Soft Chiefs holding back the rest of the team

Most Chiefs fans probably remember the Passion Party incident, as reported by Kansas City Star columnist Jason Whitlock, that kicked off KC's embarrassing blowout loss to the Pittsburgh Steelers back in October.

Now, in Week 14, there's a new epidemic that's threatening to bring down the Chiefs: The Pity Party.

Just over a week ago, defensive tackle Ryan Sims cried to the KC Star about his horrible lot in life that has doomed him to a role as a backup for the Chiefs. He said he lost his starting job in Kansas City because of an off-the-field meeting in training camp.

Just under a week ago, Sims showed us the real reason why he lost his starting job: he's not very good at playing defensive tackle. With starter James Reed and top backup Jimmy Wilkerson sitting out the game due to injury, Sims was called upon to play extended snaps against the Cleveland Browns.

Had you slapped another number on Sims' jersey, you probably would have missed him. He was almost completely invisible against one of the worst offensive lines in football. The only time I noticed him was when he waddled around and fell down trying to get to Browns backup quarterback Derek Anderson.

And Sims isn't the only one. This week, another underachieving Chief was crying to the KC Star again: Dante Hall.

Hall, like Sims, is having a horrible season. The Chiefs are ranked 19th in kick-return average and 22nd in punt-return average. But Hall's ineptitude goes beyond stats.

He's cost the Chiefs field position and turnovers with horrid blunders all year. Against the Bengals he muffed a punt. Against the Browns last week he let a late kickoff touch the ground, almost resulting in a live-ball recovery by Cleveland. He also let another return ball skip off his hands and go over his head.

Worst of all, he lost his cool. Hall was flagged for a 15-yard taunting penalty that cost the Chiefs valuable real estate at a key moment in the game.

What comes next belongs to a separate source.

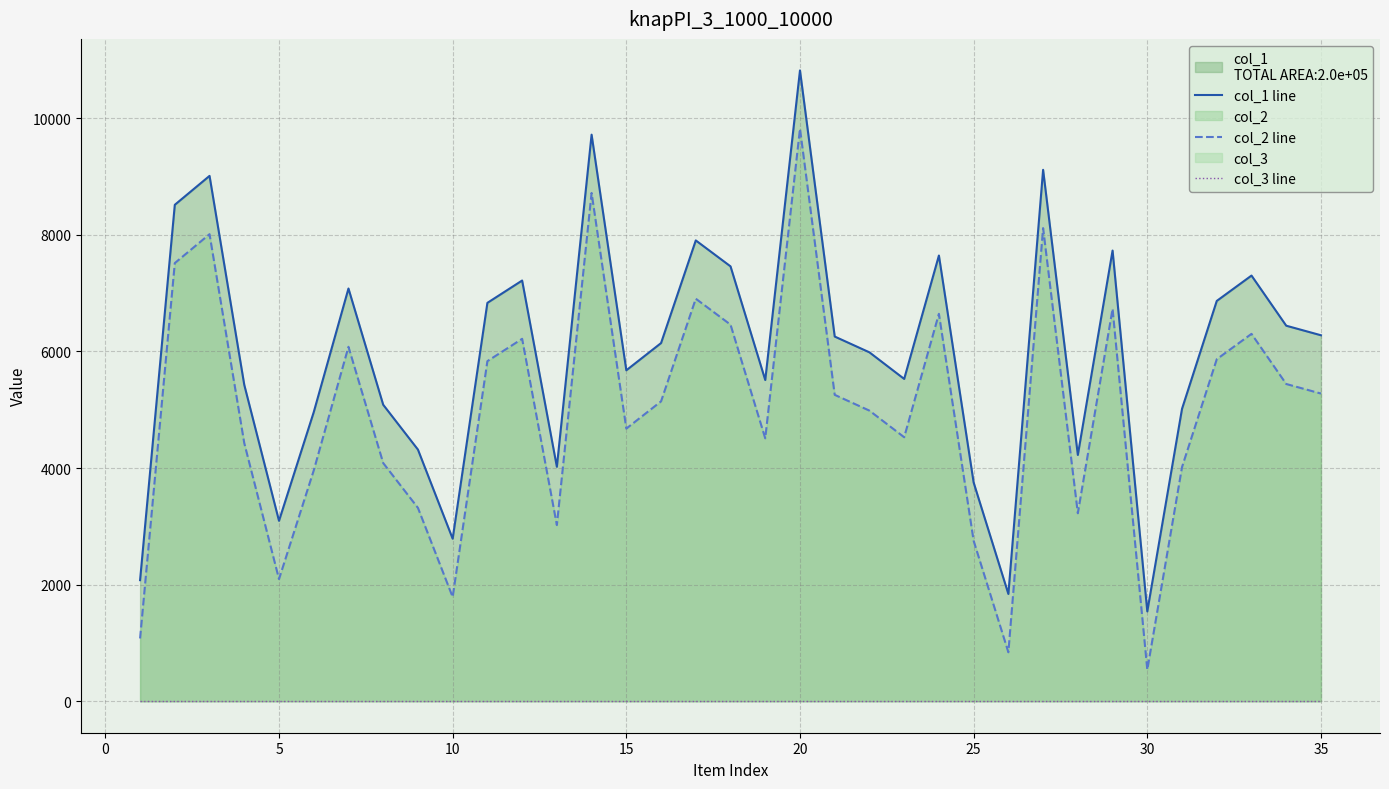

What is the average value of the col_1 line series?

5976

What do Hall and Sims have in common?

They're both Dick Vermeil boys.

After the Cleveland game, Warpaint Illustrated Publisher Nick Athan wrote that several leftovers from the Vermeil era were still costing the Chiefs games. Originally, I thought his comment was a bit silly, but in light of "The Pity Party" going on in Kansas City recently, I'm now inclined to agree with him.

Sims and Hall have contributed to the loss column this year. So has safety Greg Wesley, another relic from Vermeil's regime.

He was absolutely awful in Cleveland. He was late in zone support on Cleveland's first touchdown of the game, a third-and-14 prayer thrown up by Charlie Frye. He got run over by a quarterback later in the game.

Like Hall and Sims, Wesley is soft. The Chiefs were often accused of bearing that label during Vermeil's time in Kansas City. After a nice road win over the St. Louis Rams earlier this season and hard-fought home wins against the Raiders and Broncos, I thought the Chiefs had turned a corner. I thought they had shed the "soft" label for good.

We found out different in Cleveland. There's still a soft core to this KC apple. Herm Edwards hasn't driven it from them fully.

Players like Sims and Hall would rather whine and complain to the media about their lackluster performance than correct their mistakes, work harder and get better.

What point is there in feeling sorry for yourself? None whatsoever. All it does is distract you from your job as a football player.

Does anyone remember Larry Johnson whining about his poor offensive line early this year? I sure don't. And all he's done is credit those big guys for his recent success. That's called being a professional.

If Sims wants to turn around his career (which will likely continue in another NFL city next season), he should follow the example set by James Reed. He's not the most talented defensive tackle in the world, but he keeps his mouth shut, works hard, plays with passion and doesn't complain. Edwards specifically sought him out in free agency this year, just because of those attributes.

Why can't Hall be more like Trent Green? He's played with him for almost six years now. Green isn't the most talented quarterback in the world, but he says the right things, works hard, stays focused on what counts and gets the job done. Green has overcome more adversity in his NFL career than most players. Hall is reacting badly to a poor season, but does it even compare to the travesty that Green was forced to endure during his first year as a Chief when he threw 24 interceptions?

How about Wesley? We'll give him credit for avoiding "The Pity Party", but no one will argue that he hasn't underachieved this year. His calling card, plucking errant passes from centerfield, has gone by the wayside in 2006. He has only two interceptions. Despite a bevy of competition at his position, he hasn't really been playing his best football.

All he has to do is follow Sammy Knight's example. Like Reed and Green, Knight isn't the most talented football player in the world. But he's not soft. Knight has been an instrumental defender in KC's run defense all year long. Despite his lack of speed, when was the last time you saw the deep zone on his side of the field getting exploited?

Yeah, there's still some softies on this football team. The good news is, Edwards has a plan. Sims won't be a Chief next year. Rookie Jarrad Page will surely supplant Wesley in 2007.

And Hall? Who knows, but if he doesn't follow the example of the players who count, he'll no longer be known as "The X-Factor." He'll be "The Ex-Factor."